*** Block opens ***
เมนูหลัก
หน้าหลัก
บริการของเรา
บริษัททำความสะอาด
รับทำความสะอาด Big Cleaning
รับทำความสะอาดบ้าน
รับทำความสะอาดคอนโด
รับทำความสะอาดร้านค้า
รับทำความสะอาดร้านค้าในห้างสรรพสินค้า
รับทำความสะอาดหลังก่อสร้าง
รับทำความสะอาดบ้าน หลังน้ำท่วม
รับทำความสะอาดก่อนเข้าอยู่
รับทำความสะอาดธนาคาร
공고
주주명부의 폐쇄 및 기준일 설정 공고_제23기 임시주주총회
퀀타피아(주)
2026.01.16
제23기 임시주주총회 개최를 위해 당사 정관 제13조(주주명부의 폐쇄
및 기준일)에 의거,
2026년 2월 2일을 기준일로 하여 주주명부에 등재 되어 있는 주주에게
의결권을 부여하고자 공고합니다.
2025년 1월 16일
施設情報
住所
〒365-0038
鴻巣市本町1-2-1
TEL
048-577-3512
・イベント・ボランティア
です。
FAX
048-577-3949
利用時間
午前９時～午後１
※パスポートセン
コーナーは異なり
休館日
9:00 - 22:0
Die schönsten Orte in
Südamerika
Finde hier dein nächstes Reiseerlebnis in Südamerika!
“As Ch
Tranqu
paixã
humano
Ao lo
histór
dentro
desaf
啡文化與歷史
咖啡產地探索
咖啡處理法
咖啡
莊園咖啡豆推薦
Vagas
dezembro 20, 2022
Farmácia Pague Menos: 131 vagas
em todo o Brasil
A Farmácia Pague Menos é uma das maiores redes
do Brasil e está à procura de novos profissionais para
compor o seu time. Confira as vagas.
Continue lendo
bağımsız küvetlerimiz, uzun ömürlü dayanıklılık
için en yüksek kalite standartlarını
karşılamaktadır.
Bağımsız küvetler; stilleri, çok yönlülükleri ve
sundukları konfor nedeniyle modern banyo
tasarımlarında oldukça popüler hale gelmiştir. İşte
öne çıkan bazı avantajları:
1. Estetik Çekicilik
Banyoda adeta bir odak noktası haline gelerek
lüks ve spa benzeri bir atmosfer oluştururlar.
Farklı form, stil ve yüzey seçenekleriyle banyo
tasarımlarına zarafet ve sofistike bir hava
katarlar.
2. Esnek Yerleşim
*** Block closes ***
*** Block opens ***
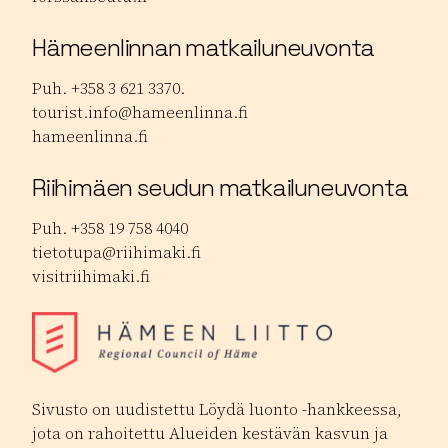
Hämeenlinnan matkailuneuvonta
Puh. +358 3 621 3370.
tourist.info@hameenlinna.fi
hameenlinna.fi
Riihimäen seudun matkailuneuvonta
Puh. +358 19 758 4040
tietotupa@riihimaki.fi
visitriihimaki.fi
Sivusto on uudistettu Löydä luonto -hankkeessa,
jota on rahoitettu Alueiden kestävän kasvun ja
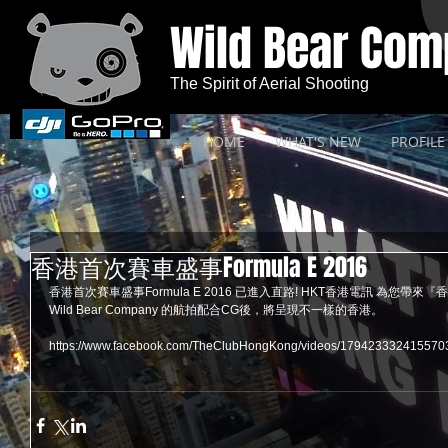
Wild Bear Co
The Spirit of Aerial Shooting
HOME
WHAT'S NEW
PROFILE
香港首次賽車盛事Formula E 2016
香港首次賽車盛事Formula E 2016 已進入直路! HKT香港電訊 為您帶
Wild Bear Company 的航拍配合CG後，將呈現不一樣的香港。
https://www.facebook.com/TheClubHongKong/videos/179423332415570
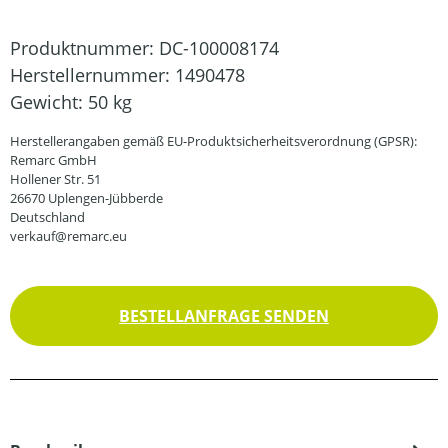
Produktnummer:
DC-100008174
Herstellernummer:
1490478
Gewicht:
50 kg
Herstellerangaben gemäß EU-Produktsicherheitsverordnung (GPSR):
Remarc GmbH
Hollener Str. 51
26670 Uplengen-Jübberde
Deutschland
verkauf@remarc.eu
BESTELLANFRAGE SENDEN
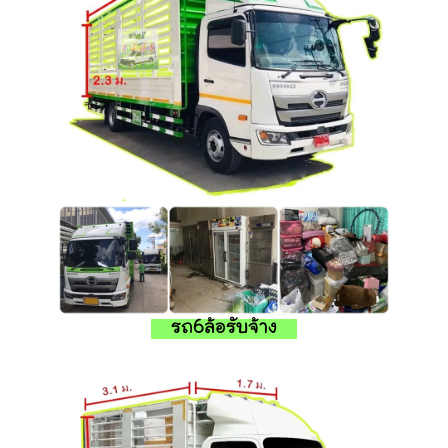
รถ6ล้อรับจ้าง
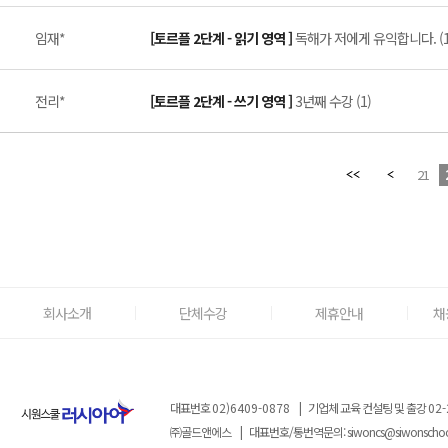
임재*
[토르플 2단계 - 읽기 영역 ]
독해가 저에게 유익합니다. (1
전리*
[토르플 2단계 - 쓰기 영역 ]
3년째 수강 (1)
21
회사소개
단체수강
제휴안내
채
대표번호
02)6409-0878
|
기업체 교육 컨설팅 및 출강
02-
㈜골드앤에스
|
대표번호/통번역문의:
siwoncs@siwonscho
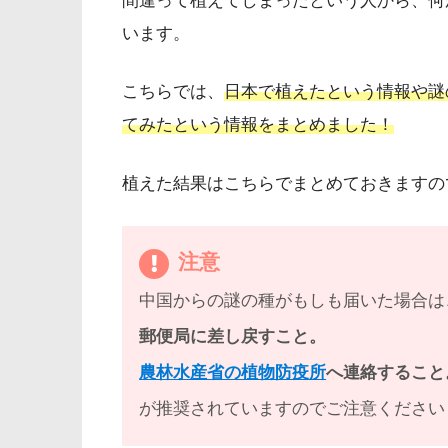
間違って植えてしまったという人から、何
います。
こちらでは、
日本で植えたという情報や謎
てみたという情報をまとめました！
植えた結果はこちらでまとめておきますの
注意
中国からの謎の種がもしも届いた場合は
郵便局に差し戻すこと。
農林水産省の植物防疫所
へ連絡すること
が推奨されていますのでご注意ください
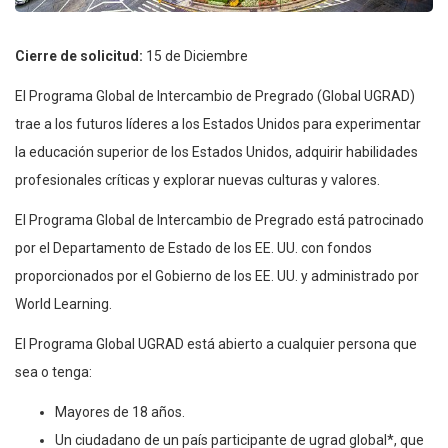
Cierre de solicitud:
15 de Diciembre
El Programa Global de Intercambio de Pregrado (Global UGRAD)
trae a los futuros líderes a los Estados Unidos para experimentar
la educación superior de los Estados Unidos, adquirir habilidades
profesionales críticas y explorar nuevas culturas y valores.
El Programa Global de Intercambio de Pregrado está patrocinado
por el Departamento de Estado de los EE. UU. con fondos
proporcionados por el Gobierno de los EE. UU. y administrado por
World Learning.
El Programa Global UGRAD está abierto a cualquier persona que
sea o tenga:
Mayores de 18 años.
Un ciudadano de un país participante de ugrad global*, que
*** Block closes ***
*** Block opens ***
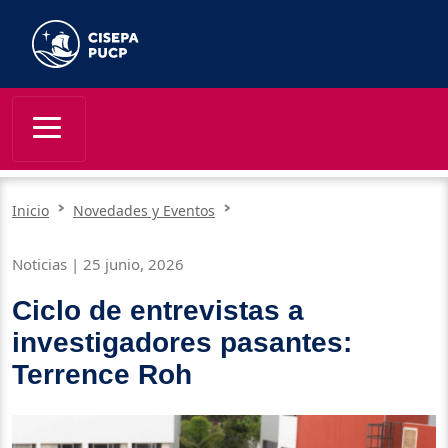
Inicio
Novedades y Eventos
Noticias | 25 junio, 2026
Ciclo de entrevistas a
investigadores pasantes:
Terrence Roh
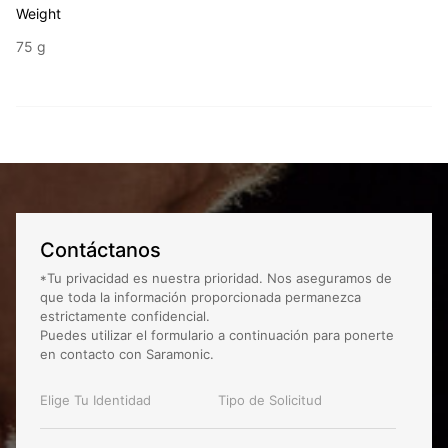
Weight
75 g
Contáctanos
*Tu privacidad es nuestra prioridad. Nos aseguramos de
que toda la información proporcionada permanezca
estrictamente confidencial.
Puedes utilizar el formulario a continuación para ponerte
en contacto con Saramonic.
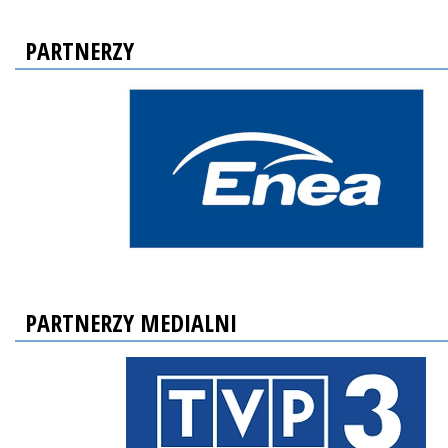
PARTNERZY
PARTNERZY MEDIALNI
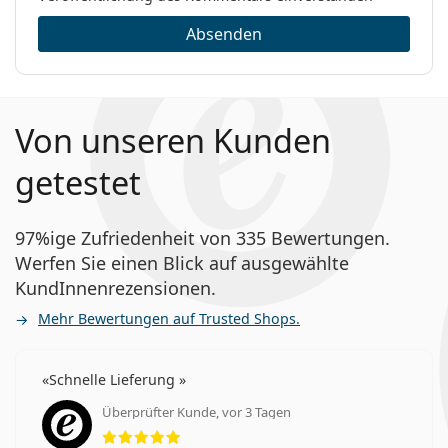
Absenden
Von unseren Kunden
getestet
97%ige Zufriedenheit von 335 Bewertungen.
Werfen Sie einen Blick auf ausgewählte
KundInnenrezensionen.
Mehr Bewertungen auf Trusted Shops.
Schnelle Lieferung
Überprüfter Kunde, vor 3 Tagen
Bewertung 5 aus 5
*** Block closes ***
Going by the data above, give back only the lines from the one containing "香港首次賽車盛事Formula E 2016 已進入直路! HKT香港電訊 為您帶" through the one containing "15 de Diciembre", exactly as they stand, both ends included and no images.

§ **Expected answer**
香港首次賽車盛事Formula E 2016 已進入直路! HKT香港電訊 為您帶
Wild Bear Company 的航拍配合CG後，將呈現不一樣的香港。
https://www.facebook.com/TheClubHongKong/videos/179423332415570
Produktnummer:
DC-100008174
Herstellernummer:
1490478
Gewicht:
50 kg
Herstellerangaben gemäß EU-Produktsicherheitsverordnung (GPSR):
Remarc GmbH
Hollener Str. 51
26670 Uplengen-Jübberde
Deutschland
verkauf@remarc.eu
BESTELLANFRAGE SENDEN
รถ6ล้อรับจ้าง
임재*
[토르플 2단계 - 읽기 영역 ]
독해가 저에게 유익합니다. (1
전리*
[토르플 2단계 - 쓰기 영역 ]
3년째 수강 (1)
21
회사소개
단체수강
제휴안내
채
대표번호
02)6409-0878
|
기업체 교육 컨설팅 및 출강
02-
㈜골드앤에스
|
대표번호/통번역문의:
siwoncs@siwonscho
間違って植えてしまったという人から、何
います。
こちらでは、
日本で植えたという情報や謎
てみたという情報をまとめました！
植えた結果はこちらでまとめておきますの
注意
中国からの謎の種がもしも届いた場合は
郵便局に差し戻すこと。
農林水産省の植物防疫所
へ連絡すること
が推奨されていますのでご注意ください
Cierre de solicitud:
15 de Diciembre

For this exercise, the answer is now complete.